Denmark's new Liberal-Conservative government has brought universities, research activity and research policy under one ministry of science, technology and innovation.
Universities, the research community and the business sector welcomed the move but said more funding was required if the government's aims were to be met.
The move is a reversal of last year's reorganisation that assigned education at university level to the ministry of education but left research with the ministry of research and information technology.
Prime minister Anders Fogh Rasmussen told parliament: "The creation of the new ministryI is a clear signal that this government will make Denmark one of the leading countries in high technology."
The ministry will take over education at Denmark's 11 universities with responsibility for business colleges, researcher training and international collaboration from the ministry of education.
It will also have responsibility for technological service institutes from the now-closed ministry of commerce and industry and for the sector research institutes, which operate directly under ministries.
According to the research analysis institute at Aarhus University, Danish research is at crisis point, with public research finance falling and business research stagnating.
Soren Isaksen, chair of the national research council, said: "The council's analysis indicates that research funding has been falling over recent years."

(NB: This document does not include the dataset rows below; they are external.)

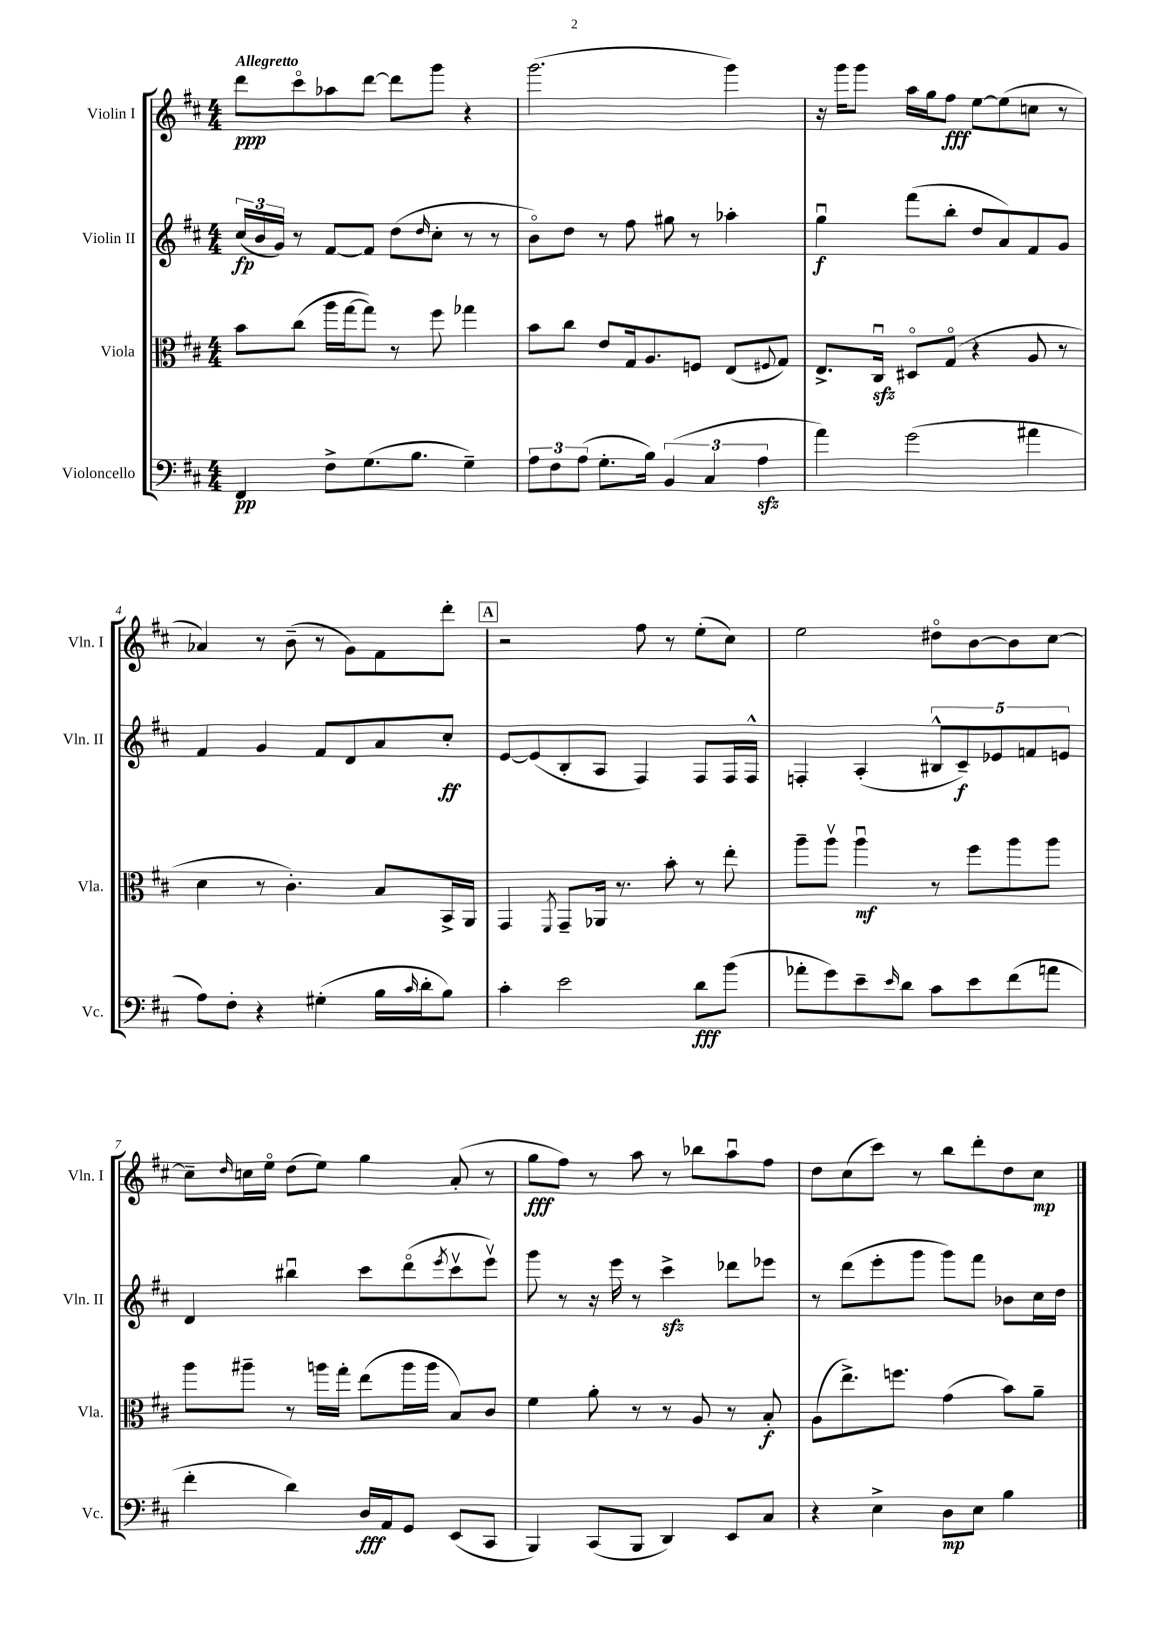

**kern	**dynam	**kern	**dynam	**kern	**dynam	**kern	**dynam
*part4	*part4	*part3	*part3	*part2	*part2	*part1	*part1
*staff4	*staff4	*staff3	*staff3	*staff2	*staff2	*staff1	*staff1
*I"Violoncello	*	*I"Viola	*	*I"Violin II	*	*I"Violin I	*
*I'Vc.	*	*I'Vla.	*	*I'Vln. II	*	*I'Vln. I	*
*clefF4	*	*clefC3	*	*clefG2	*	*clefG2	*
*k[f#c#]	*	*k[f#c#]	*	*k[f#c#]	*	*k[f#c#]	*
*M4/4	*	*M4/4	*	*M4/4	*	*M4/4	*
=1	=1	=1	=1	=1	=1	=1	=1
!	!	!	!	!	!	!LO:TX:a:B:t=Allegretto	!
4FF#/	pp	8b\L	.	(24cc#/LL	fp	8ddd\L	ppp
.	.	.	.	24b/	.	.	.
.	.	.	.	24g/JJ)	.	.	.
.	.	(8cc#\J	.	8r	.	8ccc#\	.
8F#^\L	.	16aa\LL	.	[8f#/L	.	8aa-X\	.
.	.	[16gg\J	.	.	.	.	.
(8.G\	.	8gg\J])	.	8f#/J]	.	[8ddd\J	.
.	.	8r	.	(8dd\L	.	8ddd\L]	.
8.B\J	.	.	.	.	.	.	.
.	.	.	.	16qqdd/	.	.	.
.	.	8ff#\	.	8cc#'\J	.	8ggg\J	.
4G~\)	.	4gg-X\	.	8r	.	4r	.
.	.	.	.	8r	.	.	.
=2	=2	=2	=2	=2	=2	=2	=2
12A\L	.	8b\L	.	8b\L)	.	(2.ggg\	.
12F#\	.	.	.	.	.	.	.
.	.	8cc#\J	.	8dd\J	.	.	.
(12A\J	.	.	.	.	.	.	.
8.G'\L	.	8e/L	.	8r	.	.	.
.	.	16G/k	.	8ff#\	.	.	.
16B\Jk)	.	8.A/	.	.	.	.	.
(6BB/	.	.	.	8gg#X\	.	.	.
.	.	8Fn/J	.	8r	.	.	.
6C#/	.	.	.	.	.	.	.
.	.	(8E/L	.	4aa-X'\	.	4ggg\)	.
6Azz\	.	.	.	.	.	.	.
.	.	8qqF#X/	.	.	.	.	.
.	.	8G/J)	.	.	.	.	.
=3	=3	=3	=3	=3	=3	=3	=3
4a\)	.	8.E^/L	.	4ggu\	f	16r	.
.	.	.	.	.	.	16ggg\KL	.
.	.	.	.	.	.	8ggg\J	.
.	.	16C#zzu/Jk	.	.	.	.	.
(2g\	.	8D#X/L	.	(8fff#\L	.	16aa\LL	.
.	.	.	.	.	.	16gg\J	.
.	.	(8G/J	.	8bb'\J	.	8ff#\J	fff
.	.	4r	.	8dd/L	.	[8ee\L	.
.	.	.	.	8a/)	.	(8ee\]	.
4a#X\	.	8A/	.	8f#/	.	8ccn\J	.
.	.	8r	.	8g/J	.	8r	.
!!LO:LB:g=z
=4	=4	=4	=4	=4	=4	=4	=4
8A\L)	.	4d\	.	4f#/	.	4a-X/)	.
8F#'\J	.	.	.	.	.	.	.
4r	.	8r	.	4g/	.	8r	.
.	.	4.c#'\)	.	.	.	(8b~\	.
(4G#X'\	.	.	.	8f#/L	.	8r	.
.	.	.	.	8d/	.	8g\L)	.
16B\LL	.	8B/L	.	8a/	.	8f#\	.
16qqc#/	.	.	.	.	.	.	.
16d'\J	.	.	.	.	.	.	.
8B\J)	.	16BB^/L	.	8cc#'/J	ff	8ddd'\J	.
.	.	16AA/JJ	.	.	.	.	.
!!LO:REH:place=s1:t=A
=5	=5	=5	=5	=5	=5	=5	=5
4c#'\	.	4GG/	.	[8e/L	.	2r	.
.	.	.	.	(8e/]	.	.	.
.	.	8qFF#/	.	.	.	.	.
2e\	.	8GG~/L	.	8B'/	.	.	.
.	.	16AA-X/Jk	.	8A/J	.	.	.
.	.	8.r	.	.	.	.	.
.	.	.	.	4F#/)	.	8ff#\	.
.	.	8b'\	.	.	.	8r	.
8d\L	fff	8r	.	8F#/L	.	(8ee'\L	.
(8b\J	.	8ee'\	.	16F#/L	.	8cc#\J)	.
.	.	.	.	16F#^^/JJ	.	.	.
=6	=6	=6	=6	=6	=6	=6	=6
8a-X'\L	.	8aa~\L	.	4Fn'/	.	2ee\	.
8g\)	.	8aav\J	.	.	.	.	.
8e~\	.	4aau\	mf	(4A'/	.	.	.
16qqe/	.	.	.	.	.	.	.
8d\J	.	.	.	.	.	.	.
8c#\L	.	8r	.	10B#X^^/L	.	8dd#X\L	.
.	.	.	.	10c#~/)	f	.	.
8e\	.	8ff#\L	.	.	.	[8b\	.
.	.	.	.	10e-X/	.	.	.
(8f#\	.	8aa\	.	.	.	8b\]	.
.	.	.	.	10fn/	.	.	.
8an\J	.	8aa\J	.	.	.	[8cc#\J	.
.	.	.	.	10en/J	.	.	.
!!LO:LB:g=z
=7	=7	=7	=7	=7	=7	=7	=7
4f#'\	.	8aa\L	.	4d/	.	8cc#~\L]	.
.	.	.	.	.	.	16qqdd/	.
.	.	8aa#X~\J	.	.	.	16ccn\L	.
.	.	.	.	.	.	16ee\JJ	.
4d\)	.	8r	.	4bb#Xu\	.	(8dd\L	.
.	.	16aan\LL	.	.	.	8ee\J)	.
.	.	16gg'\JJ	.	.	.	.	.
16D/LL	fff	(8ee\L	.	8ccc#\L	.	4gg\	.
16AA/J	.	.	.	.	.	.	.
8GG/J	.	16aa\L	.	(8ddd\	.	.	.
.	.	16aa\JJ	.	.	.	.	.
.	.	.	.	8qeee/	.	.	.
(8EE/L	.	8B/L)	.	8ccc#v\	.	(8a'/	.
8CC#/J	.	8c#/J	.	8eeev\J)	.	8r	.
=8	=8	=8	=8	=8	=8	=8	=8
4BBB/)	.	4f#\	.	8ggg\	.	8gg\L	fff
.	.	.	.	8r	.	8ff#\J)	.
(8CC#/L	.	8a'\	.	16r	.	8r	.
.	.	.	.	16eee\	.	.	.
8BBB/J	.	8r	.	8r	.	8aa\	.
4DD/)	.	8r	.	4ccc#zz^\	.	8r	.
.	.	8A/	.	.	.	8bb-X\L	.
8EE/L	.	8r	.	8ddd-X\L	.	8aau\	.
8C#/J	.	8B'/	f	8eee-X\J	.	8ff#\J	.
=9	=9	=9	=9	=9	=9	=9	=9
4r	.	(8A\L	.	8r	.	8dd\L	.
.	.	8.ee^\)	.	(8ddd\L	.	(8cc#\	.
4E^\	.	.	.	8eee'\	.	8ccc#\J)	.
.	.	8.ffn\J	.	.	.	.	.
.	.	.	.	8ggg\J	.	8r	.
8D\L	mp	(4g\	.	8ggg\L)	.	8bb\L	.
8E\J	.	.	.	8fff#\J	.	8ddd'\	.
4B\	.	8b\L)	.	8b-X\L	.	8dd\	.
.	.	8a~\J	.	16cc#\L	.	8cc#\J	mp
.	.	.	.	16dd\JJ	.	.	.
==	==	==	==	==	==	==	==
*-	*-	*-	*-	*-	*-	*-	*-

Despite the general welcome from the business sector, Lars Jorgen Nielsen, managing director of the Danish federation of small and medium-sized enterprises, said that "putting responsibility for research and innovative effort together in one ministry could lead to too much academism".
But Kjeld Møllgaard, rector of Copenhagen University, said collecting research and business aspects in one ministry was a brilliant idea for educational areas such as biotechnology. He was more concerned about areas such as theology, archaeology and the humanities generally, which he feared would be neglected.
Professor Møllgaard also opposed the government's idea that universities should have elected, external boards of governors. He feared that this could lead to ministerial control and restrict free research.